Dynamical Linear Bandits for Long-Lasting Vanishing Rewards

Marco Mussi · Alberto Maria Metelli · Marcello Restelli


Abstract:

In many real-world sequential decision-making problems, an action might not immediately reflect on the feedback and spread its effects over a long time horizon. For instance, in online advertising, investing in a platform produces an increase in awareness, but the actual reward (e.g., a conversion) might occur far in the future. Furthermore, whether a conversion takes place depends on several factors: how fast the awareness grows; possible awareness vanishing effects; synergy or interference with other advertising platforms. Previous work has investigated the Multi-Armed Bandit framework with the possibility of delayed and aggregated feedback, without a particular structure on how an action propagates into the future, disregarding possible hidden dynamical effects.
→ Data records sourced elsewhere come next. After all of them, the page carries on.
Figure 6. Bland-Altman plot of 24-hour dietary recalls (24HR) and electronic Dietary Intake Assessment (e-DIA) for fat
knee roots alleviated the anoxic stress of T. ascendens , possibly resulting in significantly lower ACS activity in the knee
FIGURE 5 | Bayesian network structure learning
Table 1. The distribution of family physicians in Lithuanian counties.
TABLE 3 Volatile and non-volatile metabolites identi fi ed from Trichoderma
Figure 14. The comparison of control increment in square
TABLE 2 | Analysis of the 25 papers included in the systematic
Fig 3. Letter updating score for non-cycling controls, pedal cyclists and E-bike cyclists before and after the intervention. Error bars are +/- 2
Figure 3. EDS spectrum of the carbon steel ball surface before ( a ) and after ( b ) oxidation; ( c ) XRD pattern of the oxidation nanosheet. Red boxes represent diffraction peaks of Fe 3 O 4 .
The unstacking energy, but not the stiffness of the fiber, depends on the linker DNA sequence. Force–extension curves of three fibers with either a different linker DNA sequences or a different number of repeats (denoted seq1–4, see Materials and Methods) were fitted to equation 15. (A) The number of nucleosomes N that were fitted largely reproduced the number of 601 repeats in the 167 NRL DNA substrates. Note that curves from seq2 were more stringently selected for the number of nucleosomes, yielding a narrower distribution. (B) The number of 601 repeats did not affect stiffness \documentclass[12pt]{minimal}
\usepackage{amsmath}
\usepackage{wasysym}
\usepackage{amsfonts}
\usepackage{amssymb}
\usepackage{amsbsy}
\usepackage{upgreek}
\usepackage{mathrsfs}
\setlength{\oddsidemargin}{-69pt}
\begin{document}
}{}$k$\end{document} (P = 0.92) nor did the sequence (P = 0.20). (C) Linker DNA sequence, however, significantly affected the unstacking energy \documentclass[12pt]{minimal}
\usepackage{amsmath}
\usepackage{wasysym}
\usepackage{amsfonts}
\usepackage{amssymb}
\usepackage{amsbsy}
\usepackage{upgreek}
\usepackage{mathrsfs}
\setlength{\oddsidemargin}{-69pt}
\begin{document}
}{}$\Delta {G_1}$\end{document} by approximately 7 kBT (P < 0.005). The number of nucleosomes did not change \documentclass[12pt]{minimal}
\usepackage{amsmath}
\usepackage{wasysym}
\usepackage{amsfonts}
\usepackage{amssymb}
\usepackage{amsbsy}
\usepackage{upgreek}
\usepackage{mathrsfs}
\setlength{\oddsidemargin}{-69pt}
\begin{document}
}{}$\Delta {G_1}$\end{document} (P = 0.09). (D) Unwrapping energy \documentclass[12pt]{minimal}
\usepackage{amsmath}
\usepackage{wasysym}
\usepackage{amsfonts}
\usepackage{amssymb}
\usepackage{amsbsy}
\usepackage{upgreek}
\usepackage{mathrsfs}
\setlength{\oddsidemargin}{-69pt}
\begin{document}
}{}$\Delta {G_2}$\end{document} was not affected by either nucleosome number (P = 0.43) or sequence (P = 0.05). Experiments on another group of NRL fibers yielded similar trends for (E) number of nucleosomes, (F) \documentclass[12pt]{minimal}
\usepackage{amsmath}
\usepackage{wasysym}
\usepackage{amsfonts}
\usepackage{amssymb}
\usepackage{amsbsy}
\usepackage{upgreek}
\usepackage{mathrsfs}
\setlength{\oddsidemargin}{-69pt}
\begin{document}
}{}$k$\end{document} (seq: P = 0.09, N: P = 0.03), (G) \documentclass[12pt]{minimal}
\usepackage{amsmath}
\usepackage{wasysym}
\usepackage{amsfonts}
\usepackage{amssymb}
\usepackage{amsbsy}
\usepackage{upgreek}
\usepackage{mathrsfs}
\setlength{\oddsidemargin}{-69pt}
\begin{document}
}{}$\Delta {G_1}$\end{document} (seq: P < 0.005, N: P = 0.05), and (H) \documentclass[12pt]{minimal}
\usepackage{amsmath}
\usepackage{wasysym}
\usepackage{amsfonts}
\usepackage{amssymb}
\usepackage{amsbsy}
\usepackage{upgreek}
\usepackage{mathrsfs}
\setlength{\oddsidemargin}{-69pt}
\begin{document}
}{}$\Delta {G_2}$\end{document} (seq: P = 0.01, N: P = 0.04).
In this paper, we introduce a novel setting, Dynamical Linear Bandits (DLB), an extension of linear bandits characterized by a hidden state. When an action is performed, the learner observes a noisy reward whose mean is a linear function of the hidden state and the action, and the hidden state evolves according to a linear dynamics. In this way, the effects of each action are delayed by the system evolution, persist over time, and the interplay between the action components is taken into account. After introducing the setting and discussing the notion of optimal policy, we provide an any-time optimistic regret minimization algorithm Dynamical Linear Upper Confidence Bound (DynLin-UCB) that suffers regret of order O(c d sqrt(T)), where c is a constant dependent on the properties of the linear dynamical evolution. Finally, we conduct a numerical validation on a synthetic environment to show the effectiveness of DynLin-UCB in comparison with bandit baselines.